__TASK__. Please copy everything from "The board has" down to "failure related death." in the thread on replacing old snowboard bindings, word for word.

__EXTRACT PROVIDED__.
>>>
# Should I replace bindings based on age alone?



## one_happy_hippy (Nov 28, 2016)

Hi all, 

I have a pair of Burton Missions bought way back when in Dec 2000 so coming up to 16 years old. Which in itself is somewhat depressing! 

The board has been updated but I'm still using the bindings, they have had various straps and ratchets changed, and been upgrade to toecap straps etc over the years. Probably only done a dozen or so weeks on the snow in that time so I doubt they have degraded from use. 

I am however wondering if there is any risk of age related material fatigue? 

I really want a set of Bent Metal Transfers or the Asymbol Unions however cant justify really buying another set as much as I want them unless there is a significant risk of imminent binding failure related death.

Im assuming, however, that as they are likely constructed from some knd of nylon based composite that they are unlikely to age fatigue. 

Cheers in advance


----------



## Deacon (Mar 2, 2013)

Fix My Binding

you can pretty much keep them going forever for the right $.

Buy new ones anyway, because tech and consumerism. :grin:


----------



## WasabiCanuck (Apr 29, 2015)

Haha that's funny. I had the exact same bindings, also for like 15 years. Last season I upgraded them to Burton Malavitas. I love the new bindings. The ratchets were going on my old Missions, they wouldn't release sometimes. I was worried that one day soon, I would have to cut or saw them off to get my foot out. I could have upgraded the ratchets, but why? They were old as fuck. I didn't want to spend one dime on them. 

Buy new ones: better tech, more responsive, look cooler....lots of reasons to get new ones.

Think about how much you spend on travel and lift tickets and you are gonna ride 17 year old bindings that aren't worth 5 bucks!?! Come on man.


----------



## one_happy_hippy (Nov 28, 2016)

I fully agree that there are many good reasons to upgrade to less ancient technology however I have just had to buy She Who Must Be Obeyed her first board and binding set up.
So if can make them last another season or two without them suddenly catastrophically failing that would be ideal as then I can probably buy something better rather than 2015 bargain basement replacements. 

I was just concerned that with age may have come brittleness or similar and would rather not ride snap happy bindings!


----------



## f00bar (Mar 6, 2014)

These aren't your birkenstocks. Go buy new ones. In all seriousness though, the good sales are about over so hop to it if you want them.


----------



## chronicbucks (Nov 23, 2016)
<<<
__COLLECTED MATERIAL__.
>>>
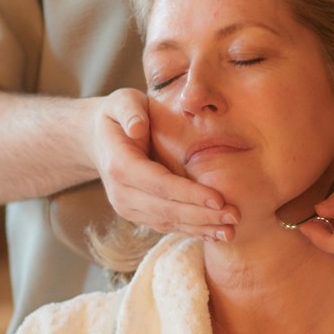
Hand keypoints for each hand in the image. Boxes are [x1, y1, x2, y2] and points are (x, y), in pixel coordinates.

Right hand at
<<<
__ANSWER SECTION__.
The board has been updated but I'm still using the bindings, they have had various straps and ratchets changed, and been upgrade to toecap straps etc over the years. Probably only done a dozen or so weeks on the snow in that time so I doubt they have degraded from use. 

I am however wondering if there is any risk of age related material fatigue? 

I really want a set of Bent Metal Transfers or the Asymbol Unions however cant justify really buying another set as much as I want them unless there is a significant risk of imminent binding failure related death.